Furthermore, the fastening structure 54 can cooperate with the detector 55 and fasten the target object 9 after the feeding plate 40 is positioned. For example, the fastening structure 54 can have an abutting member 54b, such as a retractable rod structure, disposed at the detector 55. For instance, after the target object 9 is placed on the machining area A, the abutting member 54b protrudes from the corner abutting against the target object 9 to prevent the target object 9 from deviating during the hole forming process.

The hole forming component 5a is disposed on the support structure 53 and thus over the machining area A.

In an embodiment, the hole forming component 5a includes a tool body 50a and a drilling tool 50 disposed at a bottom end of the tool body 50a. For example, referring to FIG. 2D, the drilling tool 50 is a step drill, which is disposed at a corner of the support structure 53 for performing a hole drilling process on a foot base 90 of the elevated floor so as to form a counterbored hole (e.g., the hole 900 of FIG. 1D). For instance, one end of the drilling tool 50 has a mounting portion 500 mounted on the tool body 50a, and the other end of the drilling tool 50 has a twist-shaped acting portion 501 with a tip 502.

Further, the hole forming component 5a is disposed on the covering portion 530. For example, the hole forming component 5a is arranged corresponding to the corners of the covering portion 530, such that four hole forming components 5a are disposed on the covering portion 530, and the servo motors 56 are exposed from the covering portion 530.

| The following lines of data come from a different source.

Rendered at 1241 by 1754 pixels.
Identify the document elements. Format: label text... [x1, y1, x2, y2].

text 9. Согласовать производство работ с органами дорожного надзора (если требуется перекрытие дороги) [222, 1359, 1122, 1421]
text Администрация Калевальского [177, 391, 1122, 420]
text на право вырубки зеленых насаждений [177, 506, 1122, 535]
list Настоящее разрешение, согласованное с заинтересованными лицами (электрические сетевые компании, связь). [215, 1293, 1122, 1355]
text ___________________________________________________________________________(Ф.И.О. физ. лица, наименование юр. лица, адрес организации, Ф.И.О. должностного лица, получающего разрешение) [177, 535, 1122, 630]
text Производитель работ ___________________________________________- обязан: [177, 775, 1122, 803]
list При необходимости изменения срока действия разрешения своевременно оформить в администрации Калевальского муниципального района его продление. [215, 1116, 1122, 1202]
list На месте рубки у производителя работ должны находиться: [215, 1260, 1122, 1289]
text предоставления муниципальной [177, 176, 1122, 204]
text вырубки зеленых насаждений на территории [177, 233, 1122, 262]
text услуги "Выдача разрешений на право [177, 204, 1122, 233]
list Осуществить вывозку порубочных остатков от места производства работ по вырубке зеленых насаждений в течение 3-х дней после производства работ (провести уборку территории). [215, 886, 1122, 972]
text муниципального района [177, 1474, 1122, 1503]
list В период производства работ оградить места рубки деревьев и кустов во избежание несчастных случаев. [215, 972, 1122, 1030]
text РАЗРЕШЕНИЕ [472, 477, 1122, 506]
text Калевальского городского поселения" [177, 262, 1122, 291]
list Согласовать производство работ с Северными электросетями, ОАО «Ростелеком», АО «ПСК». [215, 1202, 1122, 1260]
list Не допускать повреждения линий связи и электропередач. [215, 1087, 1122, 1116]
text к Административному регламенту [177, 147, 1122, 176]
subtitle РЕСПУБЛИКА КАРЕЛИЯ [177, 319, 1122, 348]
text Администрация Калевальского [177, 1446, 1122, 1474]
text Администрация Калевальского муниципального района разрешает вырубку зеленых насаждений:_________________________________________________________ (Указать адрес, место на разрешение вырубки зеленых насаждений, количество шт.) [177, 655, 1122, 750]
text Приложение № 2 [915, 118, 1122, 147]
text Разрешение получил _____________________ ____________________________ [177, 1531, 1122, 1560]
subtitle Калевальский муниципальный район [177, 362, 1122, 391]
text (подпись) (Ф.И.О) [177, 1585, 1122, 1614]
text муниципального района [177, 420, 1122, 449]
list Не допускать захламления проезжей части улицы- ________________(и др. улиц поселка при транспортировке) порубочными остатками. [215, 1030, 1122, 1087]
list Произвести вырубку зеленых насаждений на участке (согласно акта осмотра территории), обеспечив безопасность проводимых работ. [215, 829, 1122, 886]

Furthermore, at least a servo motor 56 can be disposed on the support structure 53 according to needs so as to actuate the drilling tool 50. For example, the servo motor 56 drives the hole forming component 5a to vertically lift or descend and rotate simultaneously, thereby performing a hole drilling process on the foot base 90 of the elevated floor so as to form a counterbored hole. For instance, the servo motor 56 and the hole forming component 5a form a machine unit, which performs a hole drilling process so as to simultaneously form counterbored holes required at the four foot bases 90 of the target object 8.

In addition, the servo motor 56 and the drilling tool 50 are integrated in a linear manner so as to reduce volume, and the servo motor 56 directly drives the drilling tool 50 to rotate, thus causing the hole forming component 5a on the base platform 51 to perform a hole drilling process on the target object 9. For example, the servo motor 56 may be used as a motor. Therefore, the present disclosure is characterized in that the servo motor 56 directly drives the drilling tool 50 to rotate, which not only reduces the volume of the hole forming component 5a, but also improves the machining precision and machining speed through digital control of rotation of the servo motor 56. The conventional motor driving of the prior art cannot achieve such an efficiency.

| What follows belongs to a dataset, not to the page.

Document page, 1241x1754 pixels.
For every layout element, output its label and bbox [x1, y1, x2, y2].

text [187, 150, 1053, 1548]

Further, the first carrying base 51a has an actuating structure 57 disposed on the machining area A in a direction corresponding to the discharging area B. The actuating structure 57 can push the side surface 9c of the target object 9 in the machining area A. As such, after the target object 9 is processed in the machining area A, the target object 9 can be displaced under force to the discharging area B. For example, the actuating structure 57 is a retractable rod structure, which has a rake-shaped pushing portion 570 at the front end thereof for stably pushing the side surface 9c of the target object 9 in the machining area A via a pneumatic or hydraulic component (not shown).

Referring to FIGS. 3A-1 and 3A-2, when the hole forming device 5 is used on the production line, the power unit 48a slidingly moves the feeding plate 40 along the guiding rail 45 to the machining area A of the base platform 51. The positioning structure 52 limits the position of the feeding plate 40, and the detector 55 further confirms the position of the target object on the feeding plate 40. Subsequently, the fastening structure 54 abuts against the first surface 9a and corner of the target object 9 on the feeding plate 40 (lowering the pressing member 54a and outwardly extending the abutting member 54b). Thereafter, a hole drilling operation is carried out by the acting portion 501 of the drilling tool 50 of the hole forming component 5a so as to form holes 900 in the foot bases 90, as shown in FIG. 1D.

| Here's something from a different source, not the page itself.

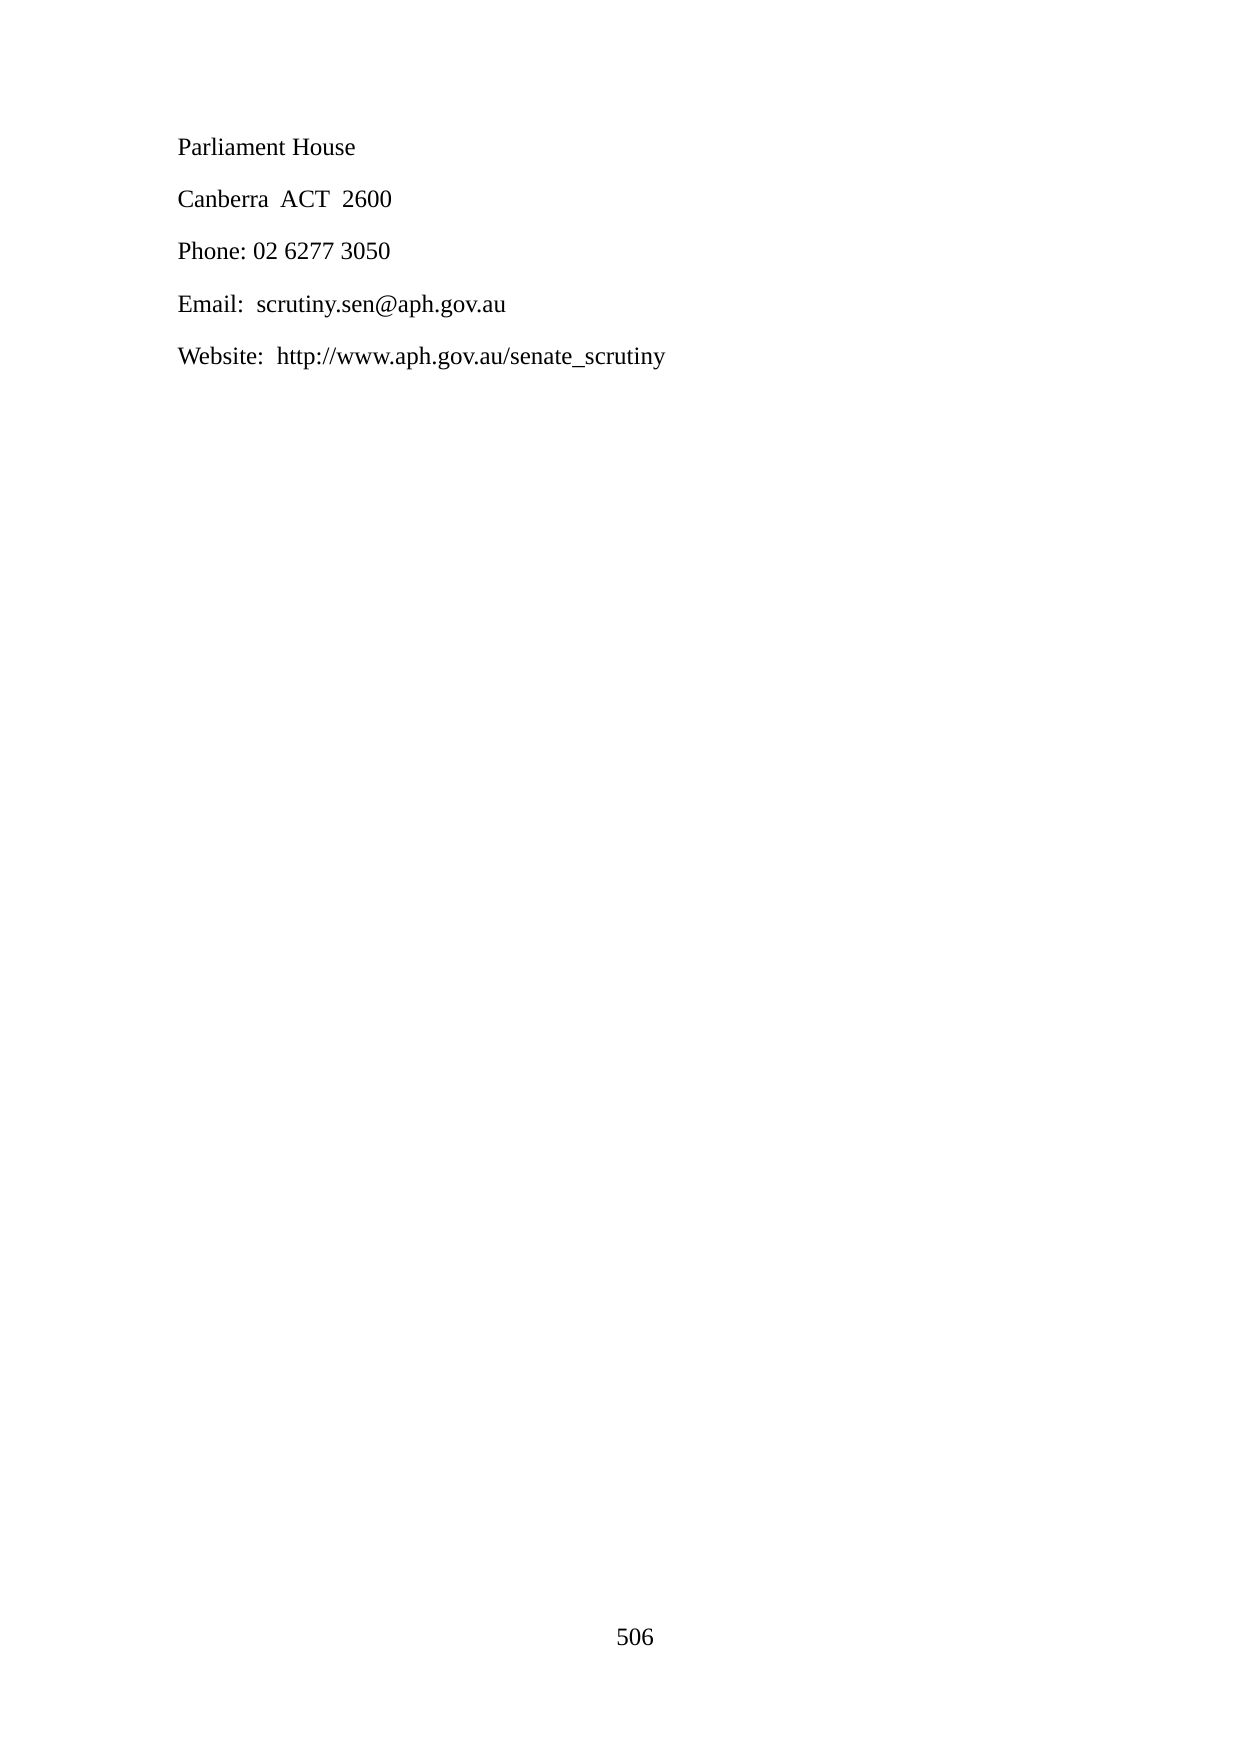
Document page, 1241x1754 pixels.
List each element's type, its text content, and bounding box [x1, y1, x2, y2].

Referring to FIG. 3B, after the hole drilling operation is completed, the fastening structure 54 (lifting the pressing member 54a and retracting the abutting member 54b) is retracted, and the target object 8 that has finished the hole drilling machining is pushed forward by the actuating structure 57 (e.g., in a pushing direction F), as shown in FIG. 1D. Hence, the target object 8 on the feeding plate 40 is moved through the transferring area C to the discharging area B, thus completing the entire hole drilling machining of the elevated floor.

In summary, in the hole forming device 5 according to the present disclosure, the hole forming component 5a is actuated by the servo motor 56 so as to perform a hole forming machining on the foot bases 90 of the elevated floor, thereby speeding up the production, improving the production efficiency and reducing the labor cost.

The above-described descriptions of the detailed embodiments are to illustrate the implementation according to the present disclosure, and it is not to limit the scope of the present disclosure. Accordingly, all modifications and variations completed by those with ordinary skill in the art should fall within the scope of present disclosure defined by the appended claims.

Claims

1. A machine unit, comprising: at least one hole forming component having a tool body and a drilling tool disposed at an end of the tool body for performing a hole forming machining on a target object; andat least one motor integrated with the drilling tool in a linear manner for actuating the hole forming component to lift or descend and rotate the hole forming component simultaneously.

2. The machine unit of claim 1, wherein the drilling tool is a step drill.

3. A hole forming device, comprising: the machine unit of claim 1, wherein the target object has a first surface and a second surface opposite to the first surface, and wherein the second surface has four corners having four foot bases;a base platform having a working surface defined with a machining area and a discharging area, wherein the hole forming component is displaceably disposed on the machining area to perform the hole forming machining on the foot bases of the target object, thereby completing drilling of counterbored holes required at the foot bases of the target object;a positioning structure disposed on the machining area of the base platform for limiting the target object in the machining area; anda fastening structure configured corresponding to the positioning structure and abutting against the target object on the base platform.

4. The hole forming device of claim 3, further comprising a detector disposed at an edge of the machining area for determining a position of the target object in the machining area.

5. The hole forming device of claim 3, wherein the positioning structure further comprises a plurality of fastening portions each having a buffer member disposed on a top end thereof.

6. The hole forming device of claim 3, wherein the hole forming component is disposed on the machining area via a support structure.

7. The hole forming device of claim 3, wherein the machining area and the discharging area are non-coplanar.

8. The hole forming device of claim 3, wherein the positioning structure comprises a pressing member disposed over the machining area and an abutting member disposed at an edge of the machining area.

9. The hole forming device of claim 3, wherein the motor is exposed from a covering portion of the support structure, and foot portions of the support structure are fastened on the base platform.

10. The hole forming device of claim 3, further comprising an actuating structure disposed on the machining area in a direction corresponding to the discharging area, wherein the target object in the machining area is pushed by the actuating structure to displace to the discharging area.